▶ **Text under study**:
Abstract

In this work, we demonstrated the supercapacitor performance of pristine and composites of spinel NiCo₂O₄ with a multi-walled carbon nanotube (MWCNT) assembled in a two-electrode cell configuration. Spinel NiCo₂O₄ and NiCo₂O₄@MWCNT composites were synthesized via a facile hydrothermal method. The supercapacitive performance of as-synthesized NiCo₂O₄ and NiCo₂O₄@MWCNT fabricated on Ni-foam was studied in a 0.5M K₂SO₄ electrolyte using electrochemical measurement techniques. The symmetric cell configuration of NiCo₂O₄@MWCNT delivers high specific capacitance (374 F/g at 2 A/g) with high energy density and power density (95 Wh/kg and 3 964 W/kg, respectively) compared to that of pristine NiCo₂O₄ electrodes (137 F/g at 0.6 A/g). Furthermore, the energy storage performance of the asymmetric cells of NiCo₂O₄//MWCNT and NiCo₂O₄@MWCNT//MWCNT was studied to enhance cycling stability (retention of 74.85% over 3000 cycles). We have also theoretically studied the supercapacitance performance of pristine NiCo₂O₄ and NiCo₂O₄@SWCNT hybrid structures through its structural and electronic properties using density functional theory predictions. The higher specific capacitance of the NiCo₂O₄@SWCNT hybrid system with high power density and energy density is supported by the enhanced density of states near the Fermi level and increased quantum capacitance of the hybrid structure. We have theoretically computed the diffusion energy barrier of K⁺ ions of the K₂SO₄ electrolyte in the NiCo₂O₄ layer and compared it with the diffusion barrier for Na⁺ ions. The lesser diffusion energy barrier for K⁺ ions in the NiCo₂O₄ layer contributes toward higher energy storage capacity. Thus, owing to superior electrochemical performance of NiCo₂O₄ composites with MWCNTs, it can serve as a high-performance electrode material for supercapacitor applications.

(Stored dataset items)
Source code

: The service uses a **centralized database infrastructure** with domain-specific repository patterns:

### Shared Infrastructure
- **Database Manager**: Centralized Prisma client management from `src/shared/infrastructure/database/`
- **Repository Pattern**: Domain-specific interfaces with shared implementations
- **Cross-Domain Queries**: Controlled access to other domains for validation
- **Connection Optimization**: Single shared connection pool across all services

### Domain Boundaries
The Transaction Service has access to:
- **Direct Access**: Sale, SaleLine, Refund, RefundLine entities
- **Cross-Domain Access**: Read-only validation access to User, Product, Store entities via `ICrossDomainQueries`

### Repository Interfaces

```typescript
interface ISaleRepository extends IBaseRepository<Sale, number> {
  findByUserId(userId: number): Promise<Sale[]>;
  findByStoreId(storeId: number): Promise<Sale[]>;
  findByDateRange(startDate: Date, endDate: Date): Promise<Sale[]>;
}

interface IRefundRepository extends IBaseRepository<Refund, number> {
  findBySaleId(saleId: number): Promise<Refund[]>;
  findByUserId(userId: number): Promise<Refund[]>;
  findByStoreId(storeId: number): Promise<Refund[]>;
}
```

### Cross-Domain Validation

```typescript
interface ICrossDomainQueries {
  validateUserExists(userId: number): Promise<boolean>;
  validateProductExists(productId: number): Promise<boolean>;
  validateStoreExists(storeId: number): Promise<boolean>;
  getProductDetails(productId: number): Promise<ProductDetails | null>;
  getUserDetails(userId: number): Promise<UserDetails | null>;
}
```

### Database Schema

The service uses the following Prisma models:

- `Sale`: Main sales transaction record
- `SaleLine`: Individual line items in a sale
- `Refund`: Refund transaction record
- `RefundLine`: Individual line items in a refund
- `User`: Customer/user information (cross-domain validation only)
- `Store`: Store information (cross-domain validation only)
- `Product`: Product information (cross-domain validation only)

▶ **Aim of the exercise**:
According to the abstract on NiCo₂O₄ supercapacitors, what specific capacitance does the symmetric NiCo₂O₄@MWCNT cell deliver? The rows are not needed for this exercise.

▶ **Output of the exercise**:
374 F/g at 2 A/g.